■ PROBLEM STATEMENT
Where the line containing "Consider the timescale" appears, end the copy there, keeping that line; start from the first line of the entries, copy exactly, and omit pictures.

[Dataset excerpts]
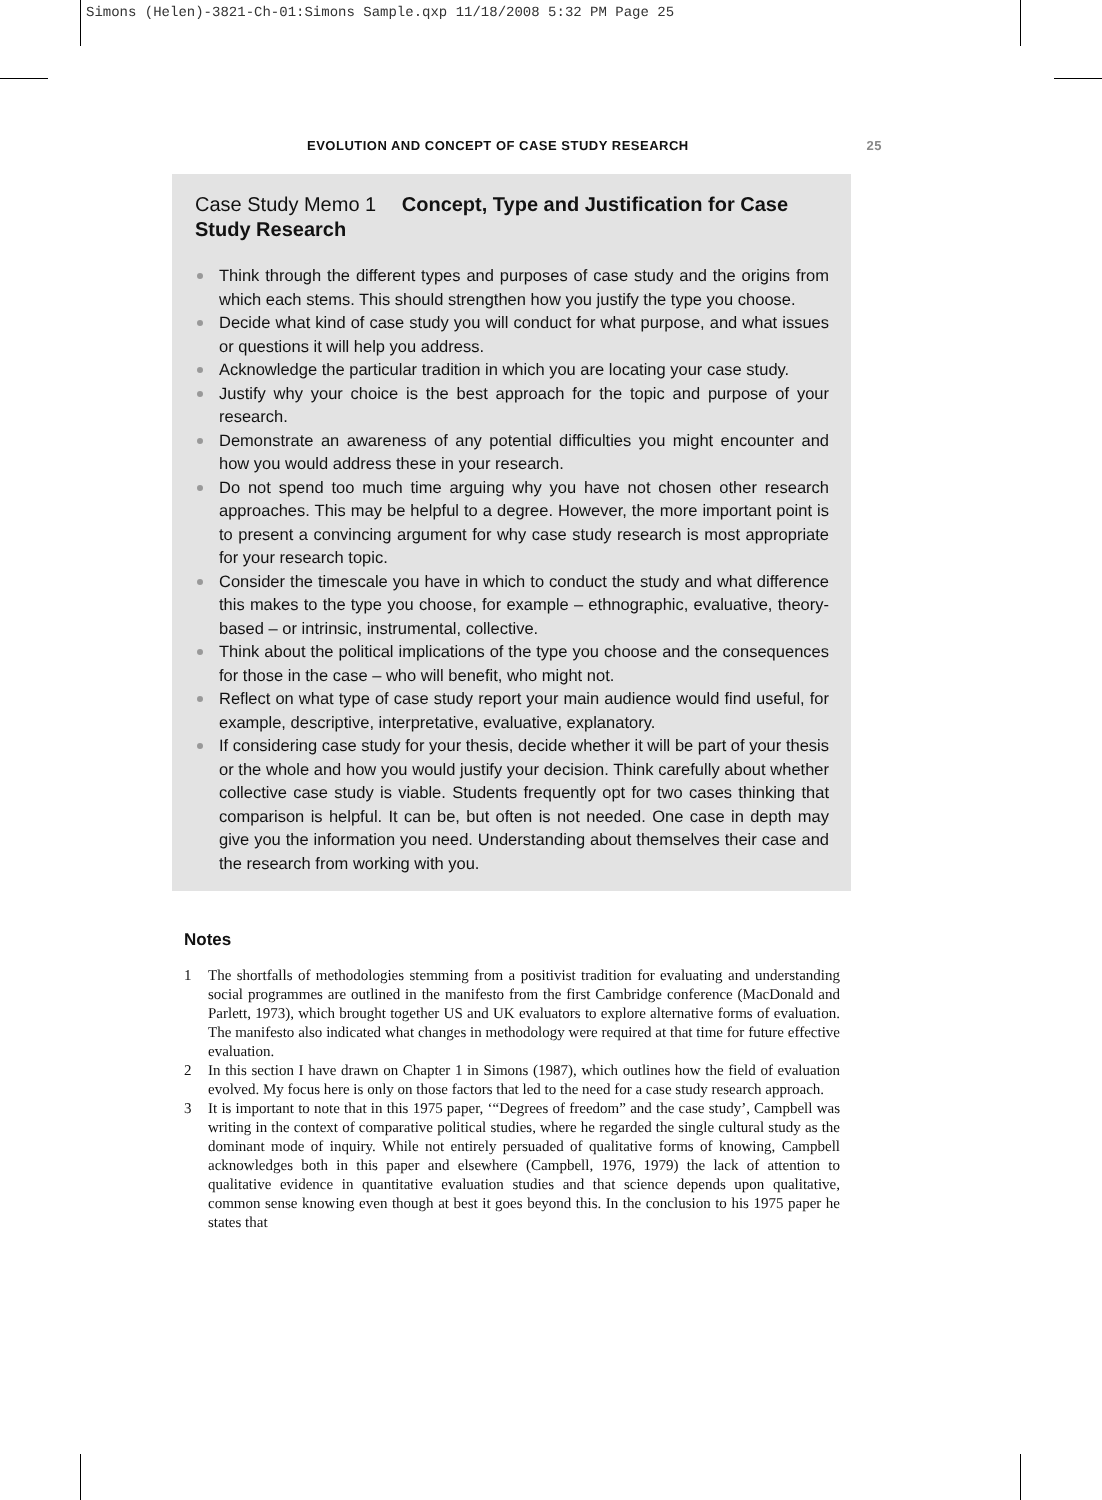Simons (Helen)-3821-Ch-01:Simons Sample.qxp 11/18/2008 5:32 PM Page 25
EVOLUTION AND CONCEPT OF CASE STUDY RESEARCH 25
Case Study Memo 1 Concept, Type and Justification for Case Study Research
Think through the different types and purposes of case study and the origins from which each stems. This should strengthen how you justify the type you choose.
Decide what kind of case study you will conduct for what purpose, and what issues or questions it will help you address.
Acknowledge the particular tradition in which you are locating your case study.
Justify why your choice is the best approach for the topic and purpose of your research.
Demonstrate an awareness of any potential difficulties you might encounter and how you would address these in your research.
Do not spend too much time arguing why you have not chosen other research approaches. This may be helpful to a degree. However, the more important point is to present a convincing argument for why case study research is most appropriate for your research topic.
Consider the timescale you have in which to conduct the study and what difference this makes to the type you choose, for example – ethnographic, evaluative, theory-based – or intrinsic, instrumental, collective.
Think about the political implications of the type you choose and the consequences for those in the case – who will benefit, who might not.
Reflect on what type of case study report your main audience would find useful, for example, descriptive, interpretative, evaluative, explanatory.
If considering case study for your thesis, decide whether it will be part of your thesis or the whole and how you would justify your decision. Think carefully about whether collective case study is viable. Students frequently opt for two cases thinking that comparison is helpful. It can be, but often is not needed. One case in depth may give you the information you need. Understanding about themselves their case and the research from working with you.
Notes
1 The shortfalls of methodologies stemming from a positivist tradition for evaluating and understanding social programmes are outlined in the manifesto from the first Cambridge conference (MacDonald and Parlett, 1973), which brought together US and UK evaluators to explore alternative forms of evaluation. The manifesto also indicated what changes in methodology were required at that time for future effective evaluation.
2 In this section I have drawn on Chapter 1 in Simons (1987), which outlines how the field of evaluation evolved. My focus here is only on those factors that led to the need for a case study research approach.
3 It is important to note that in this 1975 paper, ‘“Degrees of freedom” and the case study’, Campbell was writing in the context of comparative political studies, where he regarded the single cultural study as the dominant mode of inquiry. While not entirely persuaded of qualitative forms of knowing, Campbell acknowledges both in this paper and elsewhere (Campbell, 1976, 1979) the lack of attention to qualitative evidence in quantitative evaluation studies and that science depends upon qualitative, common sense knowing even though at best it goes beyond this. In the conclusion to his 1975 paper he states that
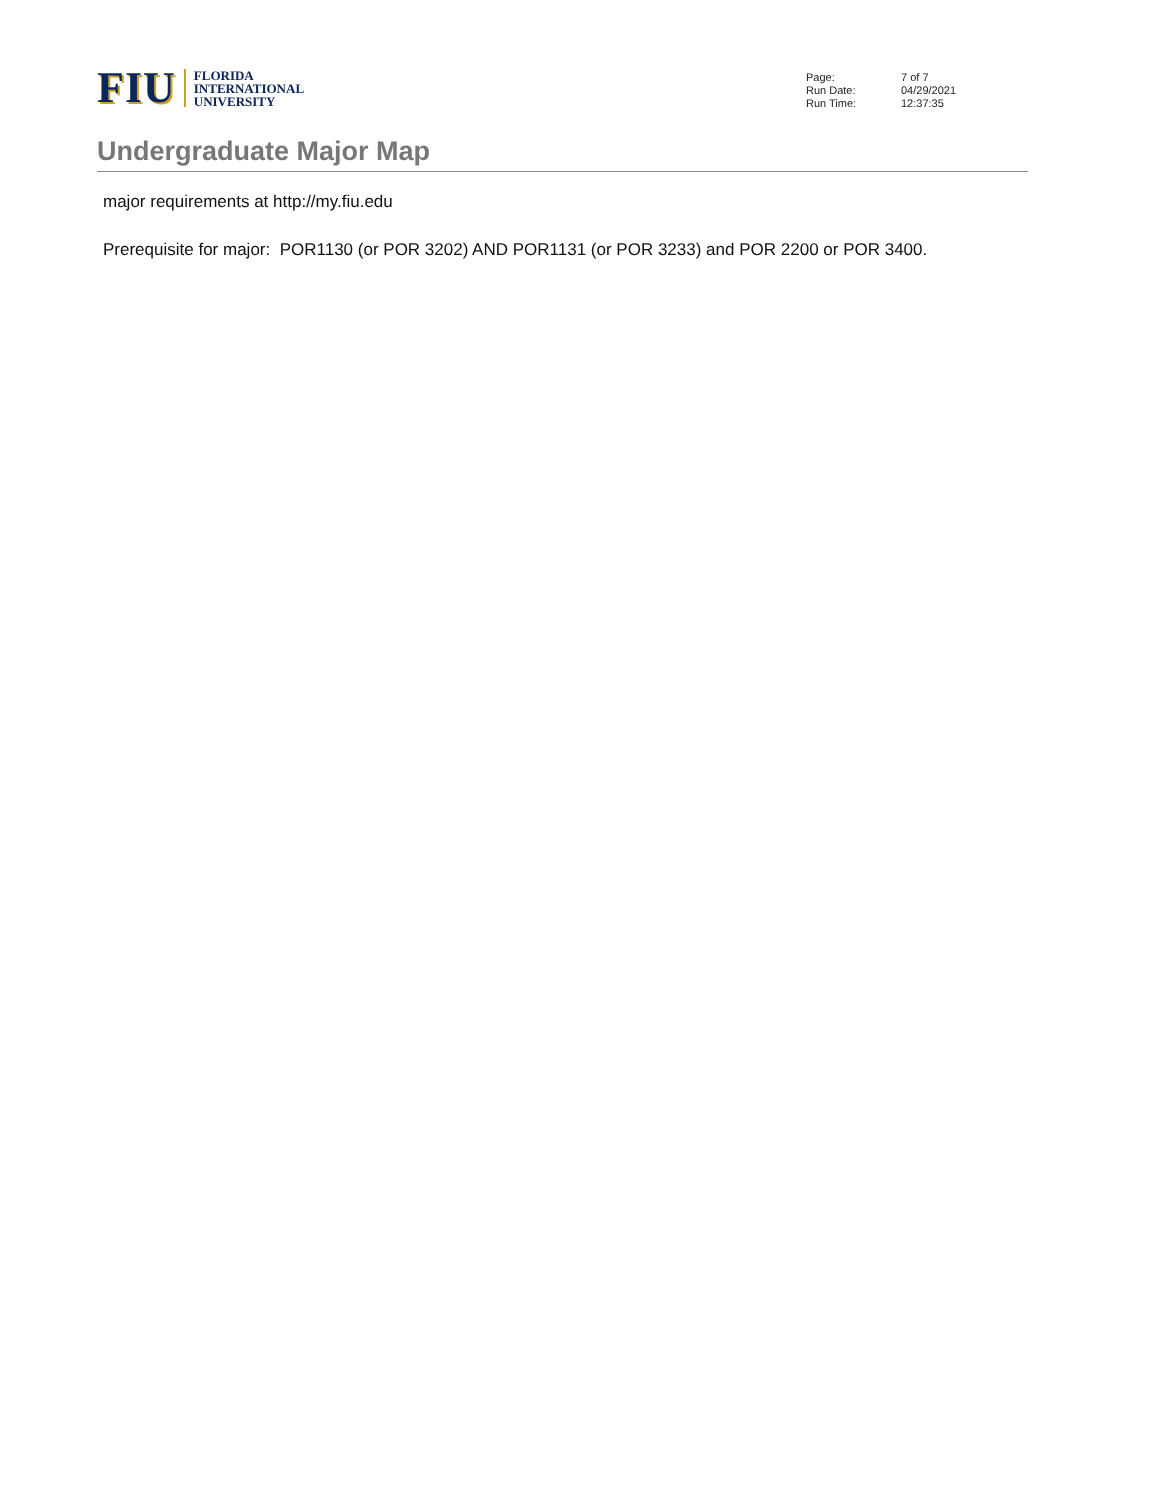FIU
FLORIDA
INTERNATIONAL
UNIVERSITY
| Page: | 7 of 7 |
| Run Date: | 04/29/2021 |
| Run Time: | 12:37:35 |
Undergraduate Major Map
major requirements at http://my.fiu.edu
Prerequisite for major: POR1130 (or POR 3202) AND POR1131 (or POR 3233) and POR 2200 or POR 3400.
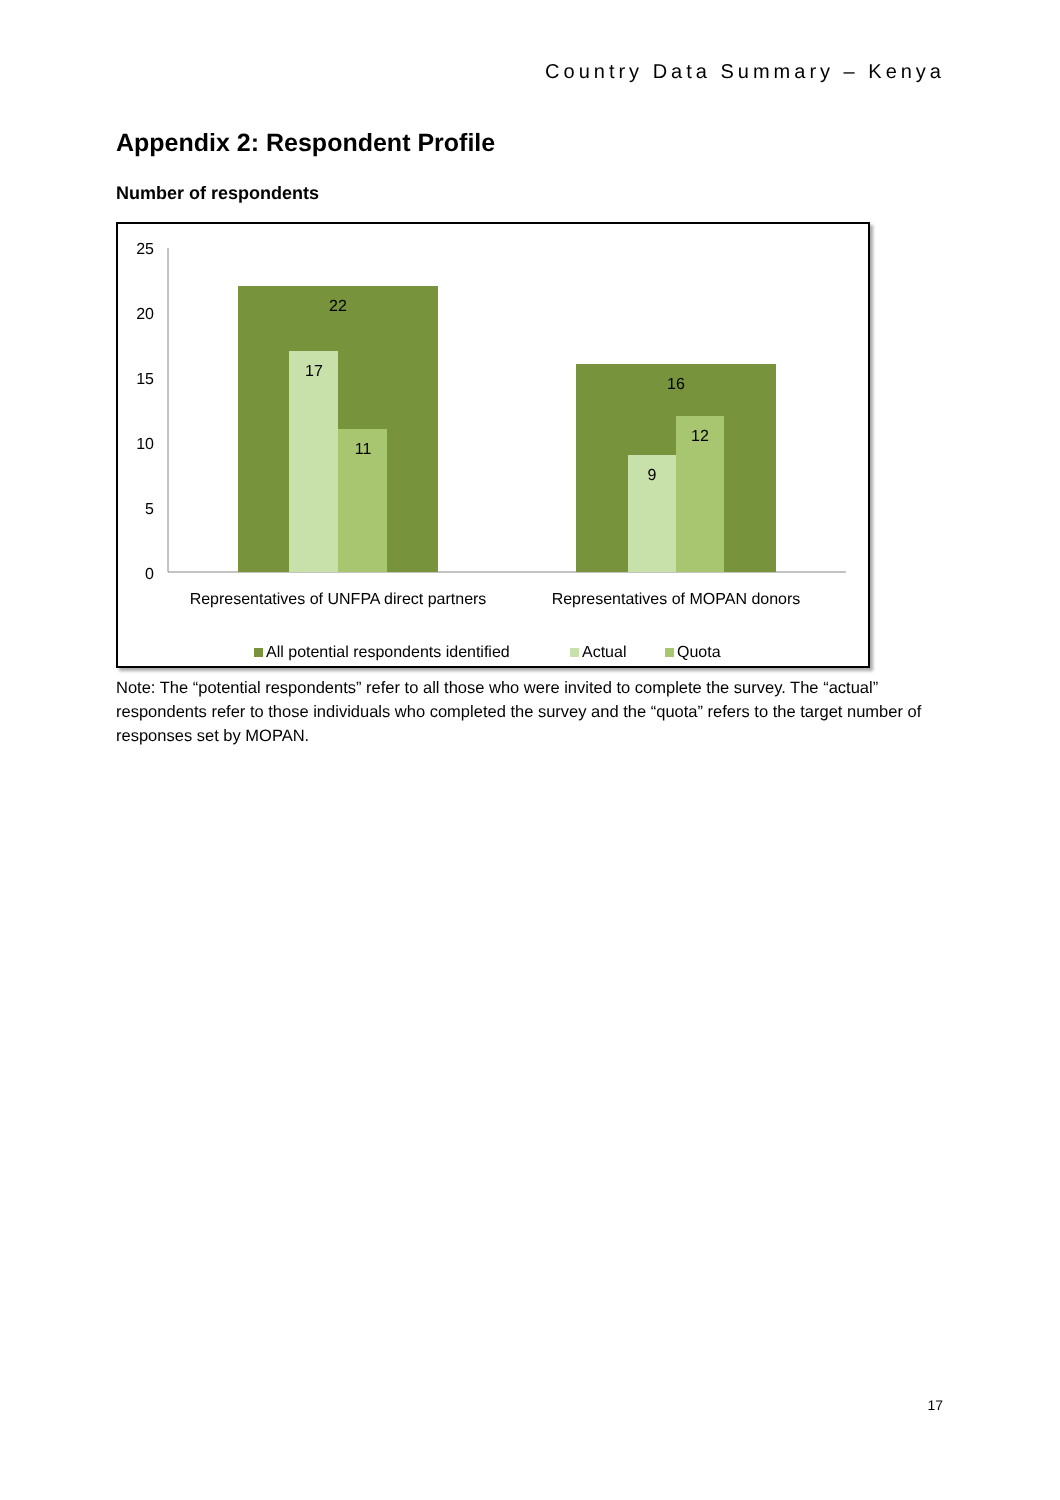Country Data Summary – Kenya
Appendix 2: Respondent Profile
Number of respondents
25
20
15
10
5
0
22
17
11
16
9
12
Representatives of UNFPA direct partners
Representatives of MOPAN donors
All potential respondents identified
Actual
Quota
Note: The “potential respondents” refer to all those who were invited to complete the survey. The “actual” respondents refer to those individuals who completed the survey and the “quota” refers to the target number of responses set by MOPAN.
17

■ RESPONSE AREA
Simons (Helen)-3821-Ch-01:Simons Sample.qxp 11/18/2008 5:32 PM Page 25
EVOLUTION AND CONCEPT OF CASE STUDY RESEARCH 25
Case Study Memo 1 Concept, Type and Justification for Case Study Research
Think through the different types and purposes of case study and the origins from which each stems. This should strengthen how you justify the type you choose.
Decide what kind of case study you will conduct for what purpose, and what issues or questions it will help you address.
Acknowledge the particular tradition in which you are locating your case study.
Justify why your choice is the best approach for the topic and purpose of your research.
Demonstrate an awareness of any potential difficulties you might encounter and how you would address these in your research.
Do not spend too much time arguing why you have not chosen other research approaches. This may be helpful to a degree. However, the more important point is to present a convincing argument for why case study research is most appropriate for your research topic.
Consider the timescale you have in which to conduct the study and what difference this makes to the type you choose, for example – ethnographic, evaluative, theory-based – or intrinsic, instrumental, collective.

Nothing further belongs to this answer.